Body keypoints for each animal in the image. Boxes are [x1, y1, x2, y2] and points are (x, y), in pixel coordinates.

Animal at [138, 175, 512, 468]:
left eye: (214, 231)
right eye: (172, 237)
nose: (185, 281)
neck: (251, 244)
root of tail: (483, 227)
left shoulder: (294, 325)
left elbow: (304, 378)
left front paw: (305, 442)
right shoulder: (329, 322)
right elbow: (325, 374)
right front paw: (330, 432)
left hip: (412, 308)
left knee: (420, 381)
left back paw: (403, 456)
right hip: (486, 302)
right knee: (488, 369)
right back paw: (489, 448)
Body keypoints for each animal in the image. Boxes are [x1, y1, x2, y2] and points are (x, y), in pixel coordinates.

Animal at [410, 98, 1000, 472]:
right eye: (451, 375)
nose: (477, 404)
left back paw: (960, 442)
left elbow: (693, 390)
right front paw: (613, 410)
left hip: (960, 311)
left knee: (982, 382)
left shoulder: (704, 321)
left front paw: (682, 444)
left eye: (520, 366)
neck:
◇ ◇ ◇ ◇ ◇
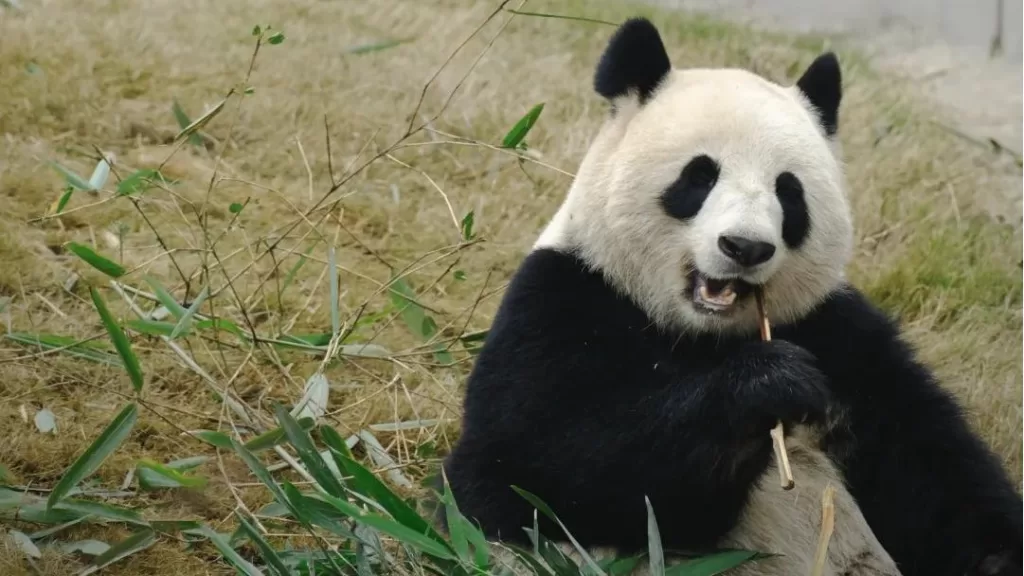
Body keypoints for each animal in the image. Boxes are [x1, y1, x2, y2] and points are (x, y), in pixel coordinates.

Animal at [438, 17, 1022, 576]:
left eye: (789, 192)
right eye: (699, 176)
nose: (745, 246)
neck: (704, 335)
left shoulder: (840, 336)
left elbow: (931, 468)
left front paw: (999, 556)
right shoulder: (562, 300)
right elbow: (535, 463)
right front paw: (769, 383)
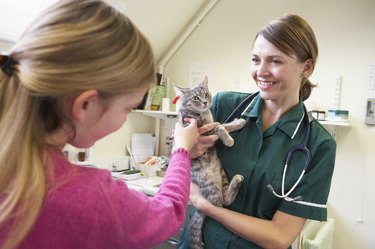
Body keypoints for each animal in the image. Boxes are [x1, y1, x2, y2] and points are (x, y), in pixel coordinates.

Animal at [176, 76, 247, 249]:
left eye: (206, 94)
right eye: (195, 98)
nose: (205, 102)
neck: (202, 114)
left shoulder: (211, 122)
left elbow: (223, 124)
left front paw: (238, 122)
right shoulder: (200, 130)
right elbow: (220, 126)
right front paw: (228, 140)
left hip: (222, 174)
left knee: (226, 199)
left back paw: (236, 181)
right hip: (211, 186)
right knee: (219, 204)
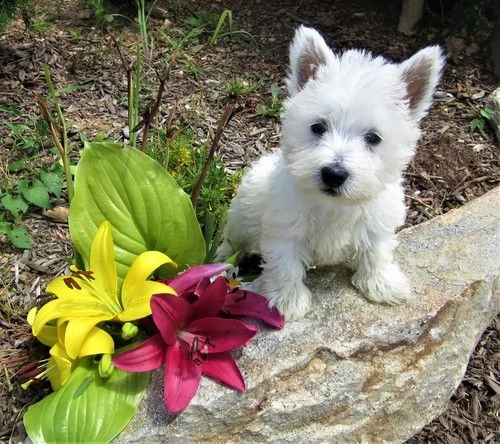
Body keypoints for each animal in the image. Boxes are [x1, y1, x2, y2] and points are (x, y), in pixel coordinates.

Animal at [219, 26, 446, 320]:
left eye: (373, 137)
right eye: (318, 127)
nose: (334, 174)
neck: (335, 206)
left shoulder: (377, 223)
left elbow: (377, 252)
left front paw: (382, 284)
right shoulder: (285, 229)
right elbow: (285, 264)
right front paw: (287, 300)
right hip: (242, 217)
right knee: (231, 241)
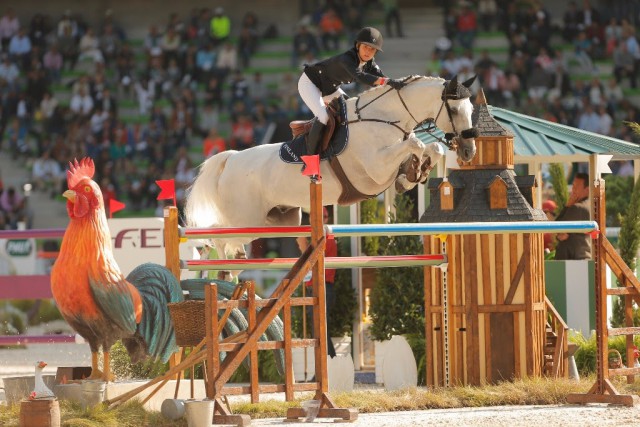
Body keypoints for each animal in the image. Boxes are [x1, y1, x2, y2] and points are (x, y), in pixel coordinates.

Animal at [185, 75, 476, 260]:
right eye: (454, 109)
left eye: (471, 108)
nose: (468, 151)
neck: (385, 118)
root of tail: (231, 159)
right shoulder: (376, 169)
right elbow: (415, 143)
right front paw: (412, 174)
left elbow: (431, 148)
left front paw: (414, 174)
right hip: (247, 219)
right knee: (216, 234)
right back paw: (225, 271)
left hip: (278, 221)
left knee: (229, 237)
◇ ◇ ◇ ◇ ◇
How many of the lines above hold the word "elbow"? State that number and nothing else.

_Result_.
11